March 2025 by CyberNews

Apple’s App Store is considered the gold standard for security, but Cybernews researchers analyzed 156,080 randomly selected iOS apps – around 8% of the apps present on the App Store – and uncovered a massive oversight: 71% of them expose sensitive data, including API keys, cloud storage credentials, and financial information.

The security of iOS apps remains under-researched, and this is the first research of this kind at scale.

Key findings of this research:

Over 816,000 secrets were found, with an average of 5.23 exposed secrets per app.

Out of 94,240 storage bucket instances found hardcoded in iOS applications (with some apps containing multiple storage bucket endpoints), 836 of these endpoints (0.89%) were accessible without authentication, exposing 406TB of user files, personal data, and documents.

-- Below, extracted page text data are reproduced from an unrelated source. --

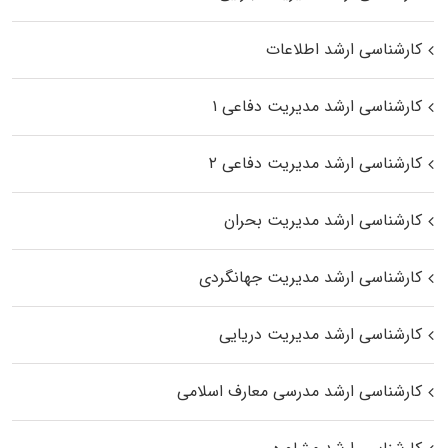
کارشناسی ارشد اطلاعات
کارشناسی ارشد مدیریت دفاعی ۱
کارشناسی ارشد مدیریت دفاعی ۲
کارشناسی ارشد مدیریت بحران
کارشناسی ارشد مدیریت جهانگردی
کارشناسی ارشد مدیریت دریایی
کارشناسی ارشد مدرسی معارف اسلامی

2,218 Firebase instances (4.34%) had misconfigured authentication, leaking 19.8 million records (33GB of data), including user session tokens and backend analytics, almost all of these instances hosted in the US.

More than 51,000 apps misuse Google’s Firebase database, making user data vulnerable to easy theft.

Why this matters:

For cybersecurity teams: hardcoded secrets introduce a major attack vector, allowing threat actors to move laterally across networks, compromise cloud services, and exfiltrate data with minimal effort.

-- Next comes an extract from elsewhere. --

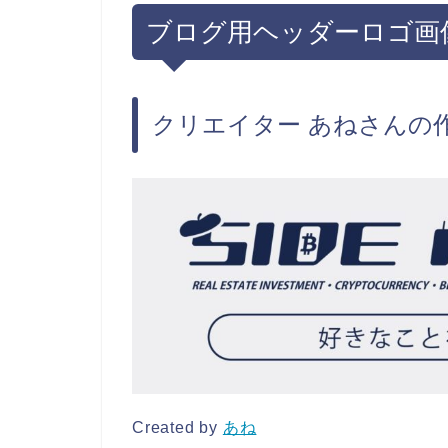
ブログ用ヘッダーロゴ画
クリエイター あねさんの
Created by
あね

For developers: Many developers rely on hardcoded credentials without realizing the risks. Secure coding practices, automated secret scanning, and environment variable management must be prioritized to prevent exposure.

Even high-profile apps could be leaking sensitive data without developers or businesses realizing it – and clearly, Apple has a blind spot when it comes to this.

Cybernews security researcher Aras Nazarovas warns: "Despite iOS apps being perceived as secure, many developers still leave key vulnerabilities exposed, like hardcoded credentials. This creates an easy entry point for attackers to exploit, even without advanced skills. With Apple pulling Advanced Data Protection for UK users, the lack of strong encryption worsens the issue, increasing the risk of data breaches, unauthorized access, and long-term security fallout."

The security of iOS apps remains under-researched, and this is the first research of this kind and scale. The research was conducted between July 2024 – January 2025.


Methodology

The researchers analyzed iOS app versions available from October 2-16, 2024 using OSINT and Reverse Engineering techniques. Without de-obfuscating or decompiling, researchers found a massive number of plaintext secrets stored in IPA archives. They also examined cloud bucket and Firebase endpoints for authentication gaps. The research was conducted between July 2024 – January 2025.